*Short task*
Write out the lines from the one containing "table_cell [756, 580, 796, 643]" to the one containing "text têm justo", both included, precisely as they appear in the records.

*Collection entries*
__________

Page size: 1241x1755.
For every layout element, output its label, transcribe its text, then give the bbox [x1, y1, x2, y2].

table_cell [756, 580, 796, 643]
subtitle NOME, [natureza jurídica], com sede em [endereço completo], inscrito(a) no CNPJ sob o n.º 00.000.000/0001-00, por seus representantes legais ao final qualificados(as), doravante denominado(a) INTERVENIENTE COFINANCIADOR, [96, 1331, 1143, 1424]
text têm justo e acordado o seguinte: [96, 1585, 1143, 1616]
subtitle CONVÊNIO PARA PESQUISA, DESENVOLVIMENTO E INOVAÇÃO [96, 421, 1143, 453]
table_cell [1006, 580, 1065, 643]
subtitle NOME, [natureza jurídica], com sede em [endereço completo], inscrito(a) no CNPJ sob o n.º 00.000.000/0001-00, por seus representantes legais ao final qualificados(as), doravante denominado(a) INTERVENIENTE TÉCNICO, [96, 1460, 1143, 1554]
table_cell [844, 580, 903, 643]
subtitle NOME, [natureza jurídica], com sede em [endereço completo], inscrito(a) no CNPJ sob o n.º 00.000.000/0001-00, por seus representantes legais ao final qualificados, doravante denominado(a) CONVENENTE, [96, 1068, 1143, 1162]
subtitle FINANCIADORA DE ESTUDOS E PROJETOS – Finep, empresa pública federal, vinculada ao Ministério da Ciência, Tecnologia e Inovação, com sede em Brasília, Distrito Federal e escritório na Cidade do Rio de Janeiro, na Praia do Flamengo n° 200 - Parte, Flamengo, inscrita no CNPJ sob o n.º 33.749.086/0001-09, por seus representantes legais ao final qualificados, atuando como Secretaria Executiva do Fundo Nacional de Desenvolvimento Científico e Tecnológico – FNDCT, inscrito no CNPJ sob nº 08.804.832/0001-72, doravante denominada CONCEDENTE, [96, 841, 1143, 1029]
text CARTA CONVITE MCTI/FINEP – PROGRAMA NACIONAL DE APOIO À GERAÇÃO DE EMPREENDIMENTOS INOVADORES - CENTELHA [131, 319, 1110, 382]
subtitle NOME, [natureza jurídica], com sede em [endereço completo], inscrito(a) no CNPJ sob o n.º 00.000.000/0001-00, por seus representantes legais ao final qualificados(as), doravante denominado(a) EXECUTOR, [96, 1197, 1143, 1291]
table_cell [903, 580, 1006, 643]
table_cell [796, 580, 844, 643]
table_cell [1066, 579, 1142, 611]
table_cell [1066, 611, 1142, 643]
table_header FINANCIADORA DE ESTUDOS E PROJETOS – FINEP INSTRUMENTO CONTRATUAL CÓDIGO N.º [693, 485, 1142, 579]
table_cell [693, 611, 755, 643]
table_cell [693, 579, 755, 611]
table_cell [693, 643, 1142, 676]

__________

*Full output*
table_cell [756, 580, 796, 643]
subtitle NOME, [natureza jurídica], com sede em [endereço completo], inscrito(a) no CNPJ sob o n.º 00.000.000/0001-00, por seus representantes legais ao final qualificados(as), doravante denominado(a) INTERVENIENTE COFINANCIADOR, [96, 1331, 1143, 1424]
text têm justo e acordado o seguinte: [96, 1585, 1143, 1616]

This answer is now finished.